***** INPUT RECORDS *****

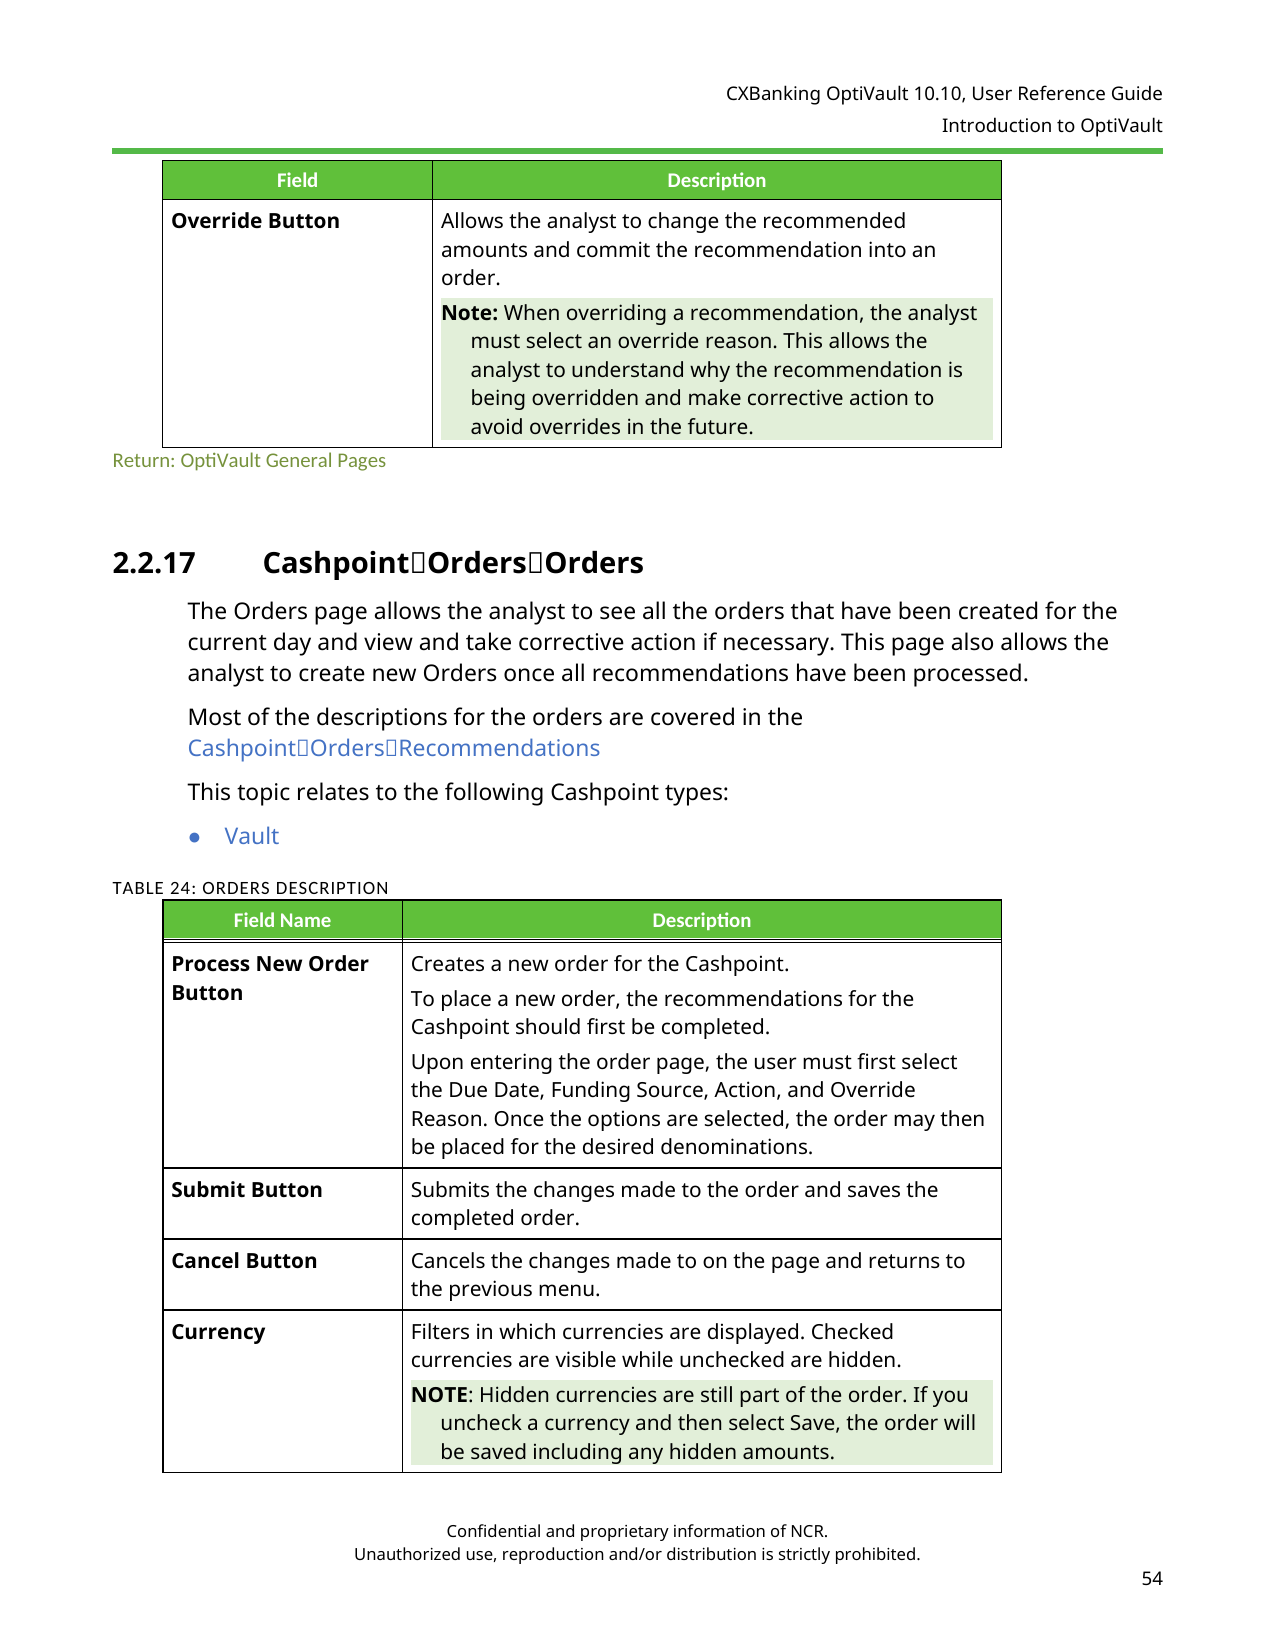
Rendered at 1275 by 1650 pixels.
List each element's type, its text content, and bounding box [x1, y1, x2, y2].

text The Orders page allows the analyst to see all the orders that have been created for the current day and view and take corrective action if necessary. This page also allows the analyst to create new Orders once all recommendations have been processed. [187, 595, 1163, 688]
subtitle CashpointOrdersOrders [112, 543, 1163, 582]
table_header Field Name [164, 901, 402, 938]
table_header Description [433, 161, 1001, 199]
text This topic relates to the following Cashpoint types: [187, 776, 1163, 807]
table_cell Creates a new order for the Cashpoint. To place a new order, the recommendations for the Cashpoint should first be completed. Upon entering the order page, the user must first select the Due Date, Funding Source, Action, and Override Reason. Once the options are selected, the order may then be placed for the desired denominations. [403, 943, 1001, 1167]
table_header Field [163, 161, 432, 199]
table_cell Currency [164, 1311, 402, 1472]
table_cell Process New Order Button [164, 943, 402, 1167]
text Table 24: Orders Description [112, 876, 1163, 899]
table_cell Submit Button [164, 1169, 402, 1238]
table_cell Submits the changes made to the order and saves the completed order. [403, 1169, 1001, 1238]
table_cell Filters in which currencies are displayed. Checked currencies are visible while unchecked are hidden. NOTE: Hidden currencies are still part of the order. If you uncheck a currency and then select Save, the order will be saved including any hidden amounts. [403, 1311, 1001, 1472]
table_cell Allows the analyst to change the recommended amounts and commit the recommendation into an order. Note: When overriding a recommendation, the analyst must select an override reason. This allows the analyst to understand why the recommendation is being overridden and make corrective action to avoid overrides in the future. [433, 200, 1001, 447]
table_header Description [403, 901, 1001, 938]
table_cell Cancels the changes made to on the page and returns to the previous menu. [403, 1240, 1001, 1309]
text Most of the descriptions for the orders are covered in the CashpointOrdersRecommendations [187, 701, 1163, 763]
table_cell Cancel Button [164, 1240, 402, 1309]
text Return: OptiVault General Pages [112, 448, 1163, 473]
table_cell Override Button [163, 200, 432, 447]
list Vault [187, 820, 1163, 851]
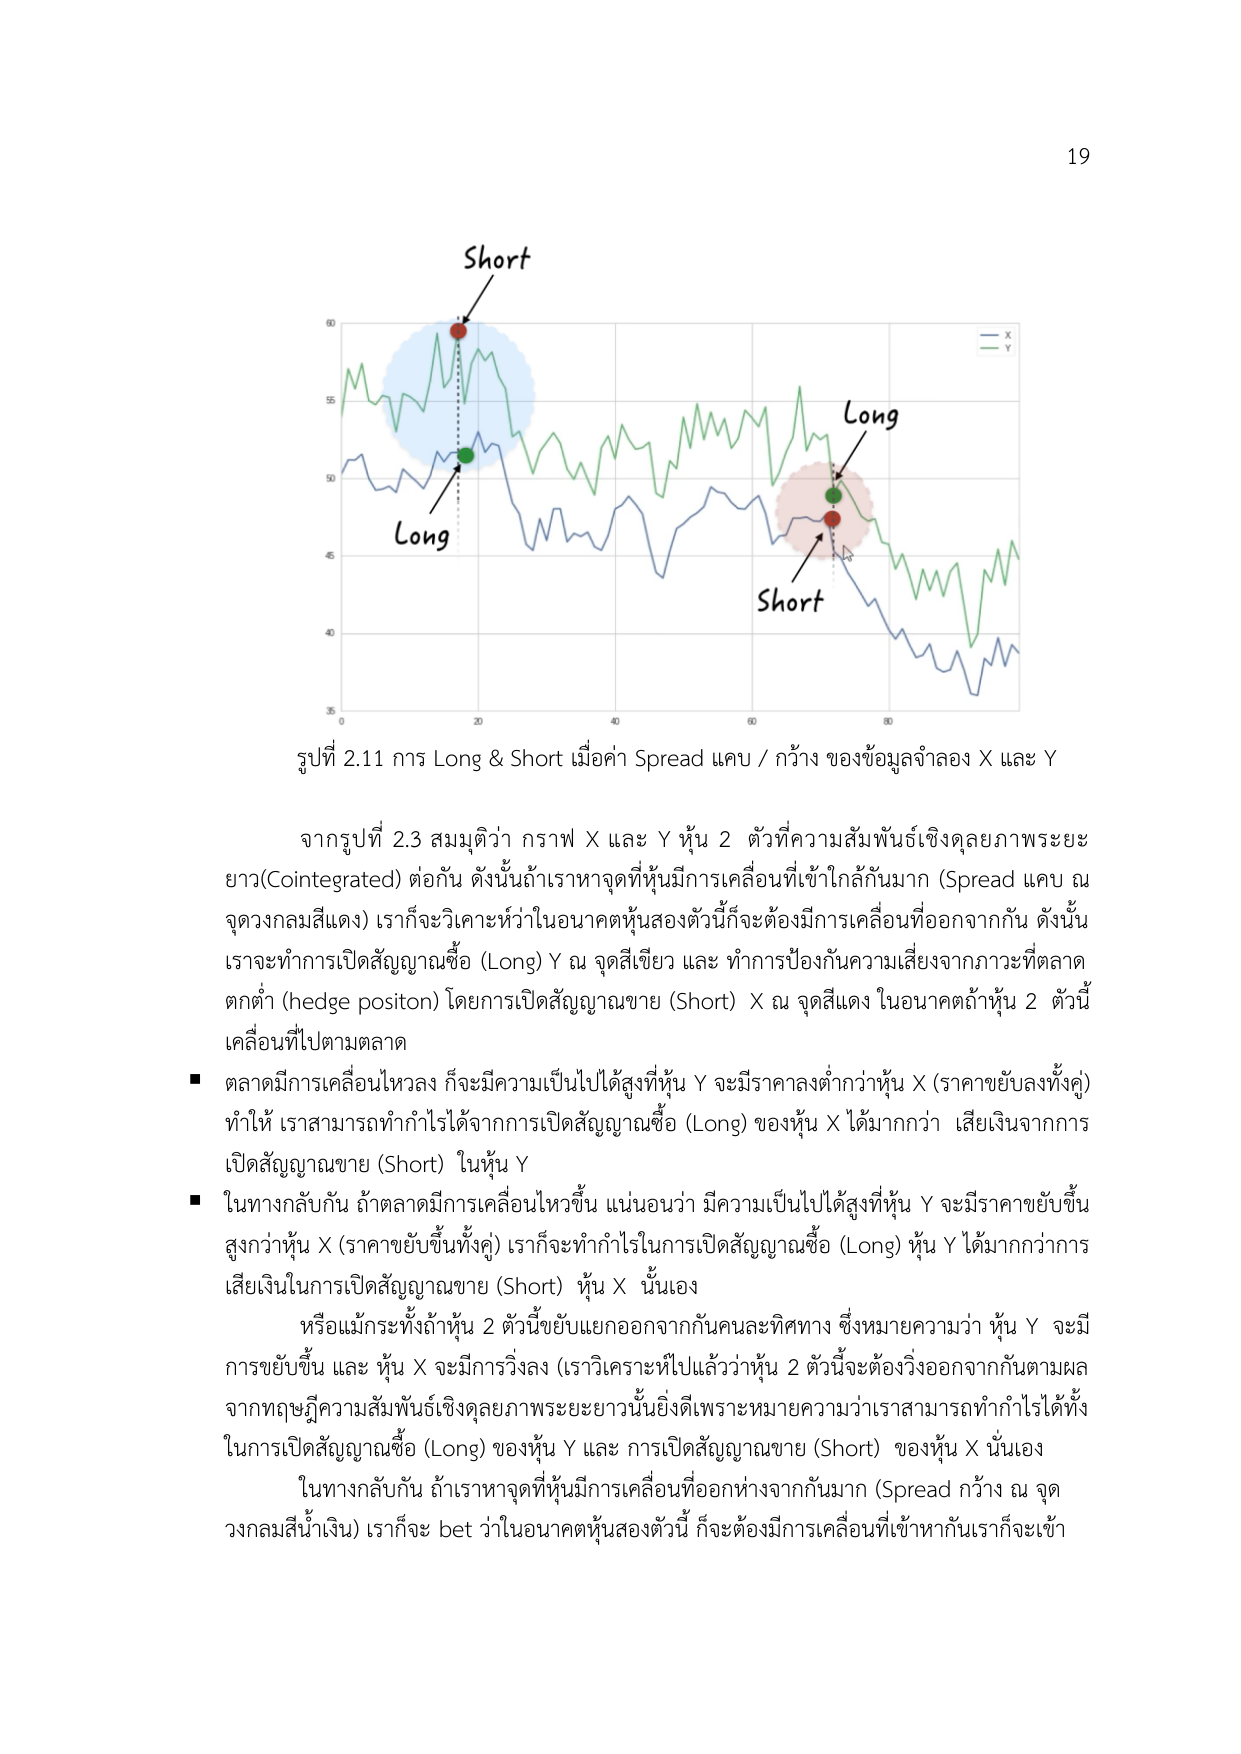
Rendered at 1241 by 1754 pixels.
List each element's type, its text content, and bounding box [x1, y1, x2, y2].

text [225, 1468, 1090, 1546]
picture [310, 225, 1042, 735]
text หรือแม้กระทั้งถ้าหุ้น 2 ตัวนี้ขยับแยกออกจากกันคนละทิศทาง ซึ่งหมายความว่า หุ้น Y จะมีการขยับขึ้น และ หุ้น X จะมีการวิ่งลง (เราวิเคราะห์ไปแล้วว่าหุ้น 2 ตัวนี้จะต้องวิ่งออกจากกันตามผลจากทฤษฎีความสัมพันธ์เชิงดุลยภาพระยะยาวนั้นยิ่งดีเพราะหมายความว่าเราสามารถทำกำไรได้ทั้งในการเปิดสัญญาณซื้อ (Long) ของหุ้น Y และ การเปิดสัญญาณขาย (Short) ของหุ้น X นั่นเอง [225, 1305, 1090, 1465]
list รูปที่ 2.11 การ Long & Short เมื่อค่า Spread แคบ / กว้าง ของข้อมูลจำลอง X และ Y [225, 737, 1090, 774]
text จากรูปที่ 2.3 สมมุติว่า กราฟ X และ Y หุ้น 2 ตัวที่ความสัมพันธ์เชิงดุลยภาพระยะยาว(Cointegrated) ต่อกัน ดังนั้นถ้าเราหาจุดที่หุ้นมีการเคลื่อนที่เข้าใกล้กันมาก (Spread แคบ ณ จุดวงกลมสีแดง) เราก็จะวิเคาะห์ว่าในอนาคตหุ้นสองตัวนี้ก็จะต้องมีการเคลื่อนที่ออกจากกัน ดังนั้นเราจะทำการเปิดสัญญาณซื้อ (Long) Y ณ จุดสีเขียว และ ทำการป้องกันความเสี่ยงจากภาวะที่ตลาดตกต่ำ (hedge positon) โดยการเปิดสัญญาณขาย (Short) X ณ จุดสีแดง ในอนาคตถ้าหุ้น 2 ตัวนี้เคลื่อนที่ไปตามตลาด [225, 818, 1090, 1059]
list ในทางกลับกัน ถ้าตลาดมีการเคลื่อนไหวขึ้น แน่นอนว่า มีความเป็นไปได้สูงที่หุ้น Y จะมีราคาขยับขึ้นสูงกว่าหุ้น X (ราคาขยับขึ้นทั้งคู่) เราก็จะทำกำไรในการเปิดสัญญาณซื้อ (Long) หุ้น Y ได้มากกว่าการเสียเงินในการเปิดสัญญาณขาย (Short) หุ้น X นั้นเอง [187, 1183, 1090, 1302]
list ตลาดมีการเคลื่อนไหวลง ก็จะมีความเป็นไปได้สูงที่หุ้น Y จะมีราคาลงต่ำกว่าหุ้น X (ราคาขยับลงทั้งคู่) ทำให้ เราสามารถทำกำไรได้จากการเปิดสัญญาณซื้อ (Long) ของหุ้น X ได้มากกว่า เสียเงินจากการเปิดสัญญาณขาย (Short) ในหุ้น Y [187, 1062, 1090, 1181]
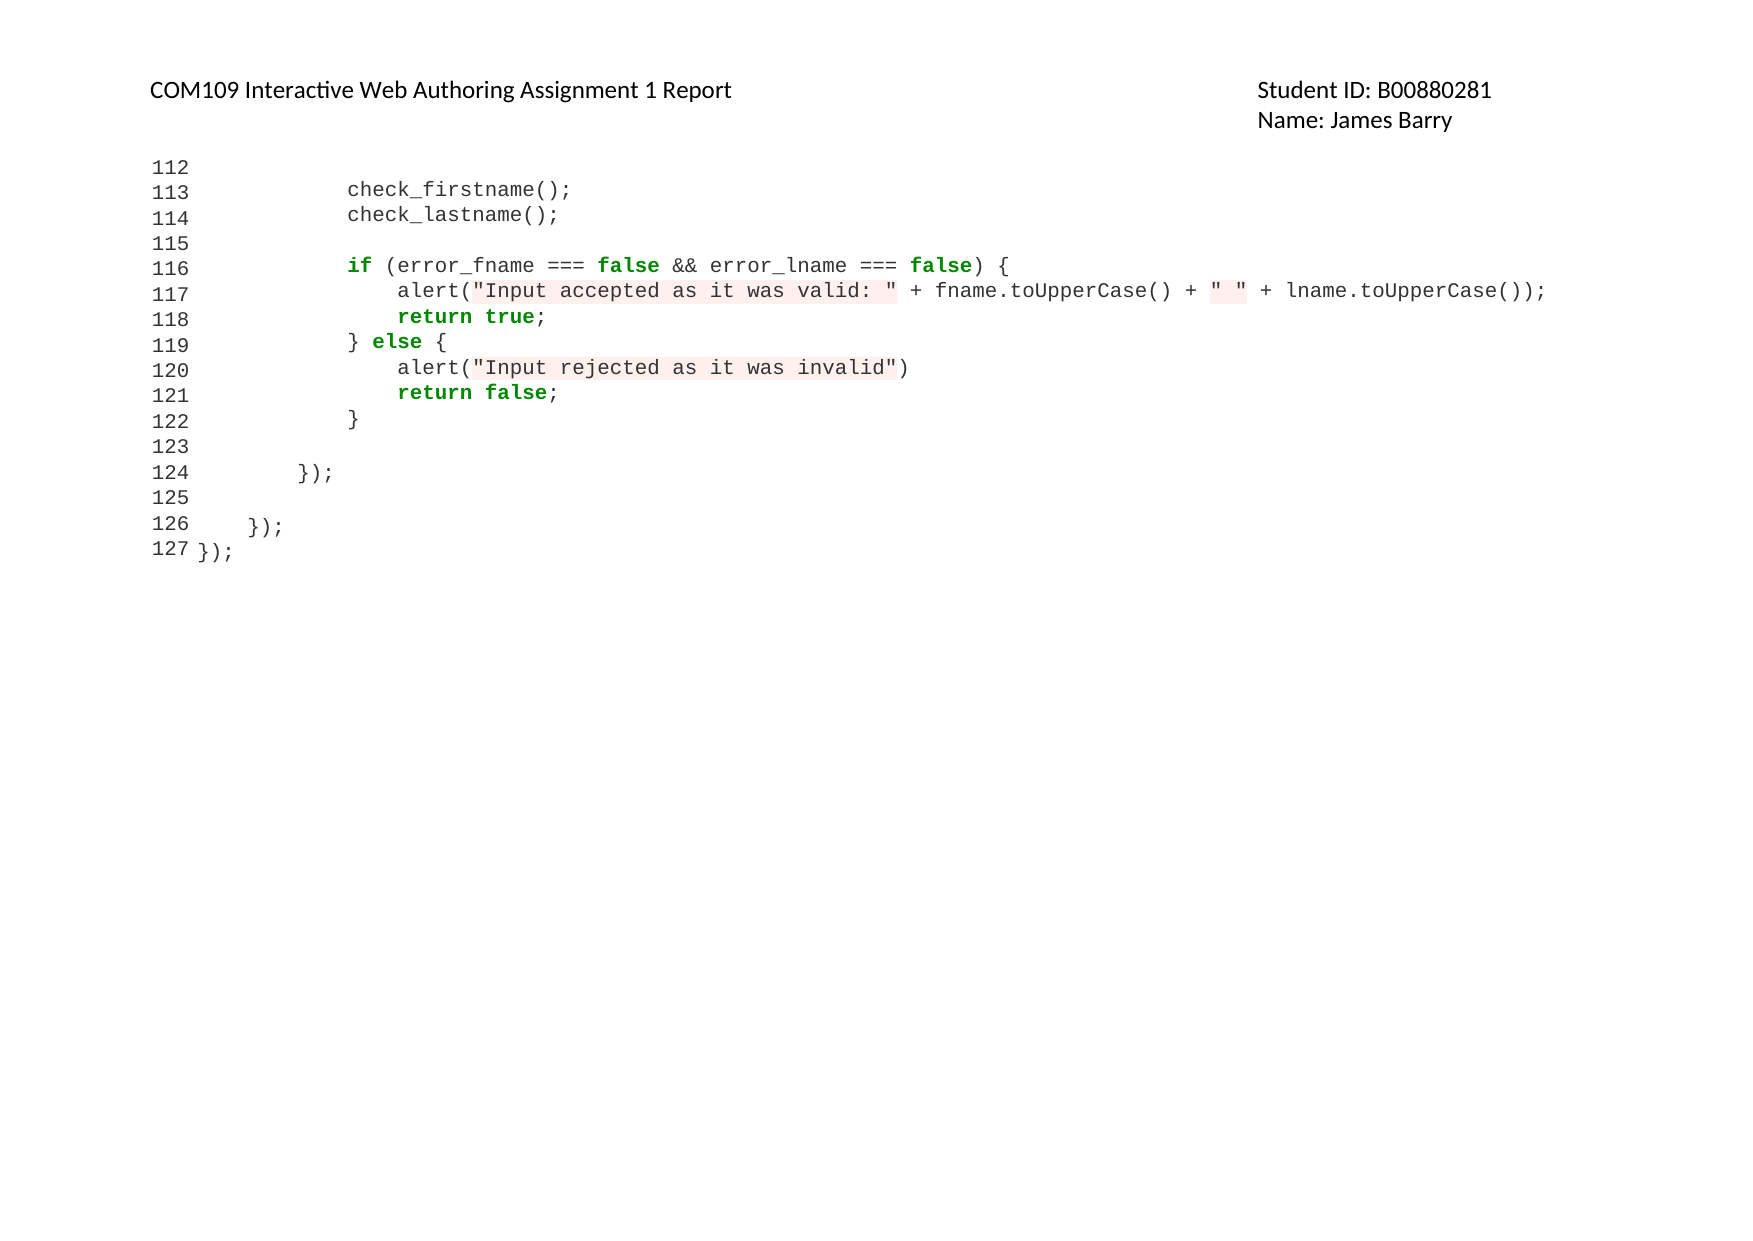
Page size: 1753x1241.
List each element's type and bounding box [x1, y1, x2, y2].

table_header [195, 150, 1553, 566]
table_header [150, 150, 195, 566]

*****

Across the data, find each line that has "text" in it and copy that line.

List each element's type, its text content, and bounding box [x1, y1, x2, y2].
text The Orders page allows the analyst to see all the orders that have been created for the current day and view and take corrective action if necessary. This page also allows the analyst to create new Orders once all recommendations have been processed. [187, 595, 1163, 688]
text This topic relates to the following Cashpoint types: [187, 776, 1163, 807]
text Table 24: Orders Description [112, 876, 1163, 899]
text Most of the descriptions for the orders are covered in the CashpointOrdersRecommendations [187, 701, 1163, 763]
text Return: OptiVault General Pages [112, 448, 1163, 473]
List each element's type, its text content, and bounding box [x1, y1, x2, y2].
text [225, 1468, 1090, 1546]
text หรือแม้กระทั้งถ้าหุ้น 2 ตัวนี้ขยับแยกออกจากกันคนละทิศทาง ซึ่งหมายความว่า หุ้น Y จะมีการขยับขึ้น และ หุ้น X จะมีการวิ่งลง (เราวิเคราะห์ไปแล้วว่าหุ้น 2 ตัวนี้จะต้องวิ่งออกจากกันตามผลจากทฤษฎีความสัมพันธ์เชิงดุลยภาพระยะยาวนั้นยิ่งดีเพราะหมายความว่าเราสามารถทำกำไรได้ทั้งในการเปิดสัญญาณซื้อ (Long) ของหุ้น Y และ การเปิดสัญญาณขาย (Short) ของหุ้น X นั่นเอง [225, 1305, 1090, 1465]
text จากรูปที่ 2.3 สมมุติว่า กราฟ X และ Y หุ้น 2 ตัวที่ความสัมพันธ์เชิงดุลยภาพระยะยาว(Cointegrated) ต่อกัน ดังนั้นถ้าเราหาจุดที่หุ้นมีการเคลื่อนที่เข้าใกล้กันมาก (Spread แคบ ณ จุดวงกลมสีแดง) เราก็จะวิเคาะห์ว่าในอนาคตหุ้นสองตัวนี้ก็จะต้องมีการเคลื่อนที่ออกจากกัน ดังนั้นเราจะทำการเปิดสัญญาณซื้อ (Long) Y ณ จุดสีเขียว และ ทำการป้องกันความเสี่ยงจากภาวะที่ตลาดตกต่ำ (hedge positon) โดยการเปิดสัญญาณขาย (Short) X ณ จุดสีแดง ในอนาคตถ้าหุ้น 2 ตัวนี้เคลื่อนที่ไปตามตลาด [225, 818, 1090, 1059]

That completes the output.